The rapid results of NWEA demonstrate that we can dramatically improve the turnaround time on AIMS math, science and reading – whether through computer-based testing or traditional testing with electronic enhancements. (In my large lecture classes, students use remote clickers to answer paper tests.)
This would enable AIMS to be administered in early May when everything has been taught, and allow student performance to be evaluated in a manner to assess both teaching effectiveness and whether particular students are ready for the next grade.
Writing, which generally has higher test scores anyway, would continue to be done early to allow for manual grading.
We should extend this system into high school. The final exit AIMS test is so weak that some 10th-graders pass it easily and yet so strong that, by 12th grade, others are still falling short.
This contradictory result tells me we’re not holding students sufficiently accountable for their learning – expecting too little of some and waiting too long before expecting too much of others.

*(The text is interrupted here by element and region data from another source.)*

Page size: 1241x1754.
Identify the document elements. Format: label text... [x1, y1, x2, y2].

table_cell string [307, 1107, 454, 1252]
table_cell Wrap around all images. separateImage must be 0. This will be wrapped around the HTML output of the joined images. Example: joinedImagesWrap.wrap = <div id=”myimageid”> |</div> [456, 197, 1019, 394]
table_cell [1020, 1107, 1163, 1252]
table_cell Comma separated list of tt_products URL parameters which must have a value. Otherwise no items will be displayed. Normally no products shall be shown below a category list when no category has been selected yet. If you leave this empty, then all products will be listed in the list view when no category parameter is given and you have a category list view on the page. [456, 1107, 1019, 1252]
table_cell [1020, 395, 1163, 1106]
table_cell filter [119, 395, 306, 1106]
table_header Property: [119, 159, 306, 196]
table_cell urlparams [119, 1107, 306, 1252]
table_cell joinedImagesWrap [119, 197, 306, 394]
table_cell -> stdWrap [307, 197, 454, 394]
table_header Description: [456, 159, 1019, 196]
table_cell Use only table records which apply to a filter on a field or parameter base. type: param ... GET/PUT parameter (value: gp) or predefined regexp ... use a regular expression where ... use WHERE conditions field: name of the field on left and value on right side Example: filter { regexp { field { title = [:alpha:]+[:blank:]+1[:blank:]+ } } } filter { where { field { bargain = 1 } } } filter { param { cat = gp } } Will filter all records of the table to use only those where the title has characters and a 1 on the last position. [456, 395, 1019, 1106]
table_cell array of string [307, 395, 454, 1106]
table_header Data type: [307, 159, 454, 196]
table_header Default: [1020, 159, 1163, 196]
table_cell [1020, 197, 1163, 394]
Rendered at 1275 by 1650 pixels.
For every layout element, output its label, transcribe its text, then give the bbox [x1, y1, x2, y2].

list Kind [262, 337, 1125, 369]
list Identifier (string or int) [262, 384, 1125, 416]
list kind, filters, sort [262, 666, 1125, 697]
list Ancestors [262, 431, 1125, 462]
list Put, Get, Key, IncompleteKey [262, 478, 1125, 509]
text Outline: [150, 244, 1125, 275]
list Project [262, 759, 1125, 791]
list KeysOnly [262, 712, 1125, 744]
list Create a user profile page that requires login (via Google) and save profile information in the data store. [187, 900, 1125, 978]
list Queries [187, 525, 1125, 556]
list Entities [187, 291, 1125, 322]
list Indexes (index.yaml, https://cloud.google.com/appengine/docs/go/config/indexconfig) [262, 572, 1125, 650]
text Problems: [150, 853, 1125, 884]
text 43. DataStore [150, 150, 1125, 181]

Rather than a graduation test, subject area testing can continue into high school with scores part of the equation in determining advancement and graduation.
Programs with more rigorous independent testing, like International Baccalaureate programs, could opt out.
We need to be careful when implementing expanded test-based accountability systems. In my classes, tests are neither my only means of assessment, nor my preferred form of assessment.
Tests have strengths and significant limitations. We like them because they generate specific numbers, and we can standardize it, so all students take the same thing and are graded on the same basis.
AIMS is full of multiple-choice questions because they’re cheap to grade. That should also give us pause.
Learning has multiple dimensions that go beyond what a multiple-choice test or single essay can capture. However, we do need a statewide system that helps us better evaluate student learning and school and teacher performance in a manner that helps our entire system improve.
Reconfiguring AIMS would be a good place to start.